When I was very young I started an interesting dichotomy of education at home. My dad taught me about nature, survival, the stars, gardening, cars, hunting, fishing and even sewing. All the things that shaped my practical self and my day to day natural side.

My mom taught me to speak properly and fight the country slang that was being spoken all around us. I walked with books on my head and practiced my enunciation. I learned to walk one foot in front of the other with my shoulders back. She introduced me to theater, art, different kinds of music and literature. She encouraged me to attend the churches and temples of all my friends and seek information and knowledge in those places, to question authority when my gut told me to.
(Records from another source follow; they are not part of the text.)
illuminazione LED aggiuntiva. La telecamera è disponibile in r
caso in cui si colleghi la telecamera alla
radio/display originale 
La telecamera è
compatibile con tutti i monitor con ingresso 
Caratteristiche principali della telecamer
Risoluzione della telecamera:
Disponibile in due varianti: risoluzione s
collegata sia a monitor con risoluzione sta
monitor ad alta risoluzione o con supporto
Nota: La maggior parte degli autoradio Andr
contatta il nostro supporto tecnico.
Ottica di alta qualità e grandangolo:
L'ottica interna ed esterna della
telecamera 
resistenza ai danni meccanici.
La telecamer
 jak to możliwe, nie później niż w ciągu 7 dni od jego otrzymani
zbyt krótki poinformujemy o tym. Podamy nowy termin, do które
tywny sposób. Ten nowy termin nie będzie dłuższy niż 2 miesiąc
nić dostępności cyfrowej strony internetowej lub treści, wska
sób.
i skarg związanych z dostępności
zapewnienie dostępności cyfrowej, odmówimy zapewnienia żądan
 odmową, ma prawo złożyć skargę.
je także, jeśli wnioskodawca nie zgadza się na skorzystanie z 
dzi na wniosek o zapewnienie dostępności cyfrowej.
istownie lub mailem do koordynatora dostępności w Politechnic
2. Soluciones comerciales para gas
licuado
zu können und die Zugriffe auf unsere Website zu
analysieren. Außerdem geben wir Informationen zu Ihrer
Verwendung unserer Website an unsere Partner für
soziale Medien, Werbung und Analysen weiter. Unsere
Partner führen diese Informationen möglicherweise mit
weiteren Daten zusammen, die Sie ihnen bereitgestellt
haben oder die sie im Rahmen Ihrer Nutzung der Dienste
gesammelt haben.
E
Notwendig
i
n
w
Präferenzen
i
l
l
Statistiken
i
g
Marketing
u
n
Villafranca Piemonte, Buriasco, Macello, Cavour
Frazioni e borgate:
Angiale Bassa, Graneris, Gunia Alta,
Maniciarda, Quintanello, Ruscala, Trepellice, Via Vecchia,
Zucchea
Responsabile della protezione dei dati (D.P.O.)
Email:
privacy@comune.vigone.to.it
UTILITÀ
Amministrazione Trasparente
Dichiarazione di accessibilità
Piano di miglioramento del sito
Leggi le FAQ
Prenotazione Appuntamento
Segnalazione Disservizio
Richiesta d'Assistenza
In the early 1970's these were very foreign concepts to a great majority of middle America. She and I both experienced a distancing of our peers because we were different than the other women and girls, or rather because we showed our differences. I am sure there were more of us who just played the role to make life easier. I fought through it and came out stronger, hell, I was half country and raised there. She wasn't as lucky. It was too hard for her to try and fit in and still be herself. Even the 80s were hard for progressive women in the midwest. It was getting better, but we were still a little different.

Now that I know we both suffered from PMDD, it makes more sense. Feeling different or abnormal or not a part of the pack is common with the illness. And from my experience, women with PMDD seem to be strong and independent and free thinkers as a general rule. Maybe that is a good side effect of suffering, how we cope.

At this juncture in my life, turning 40 and coming to the 20th anniversary of her death, I can finally look back past the hurt and the failures and see the amazing woman that she was. I am who I am today because she sacrificed a form of happiness to teach me how to be different, to be an explorer, to leave the common comfort zone and fight conformity.

Oh, and good posture, can't thank her enough for that!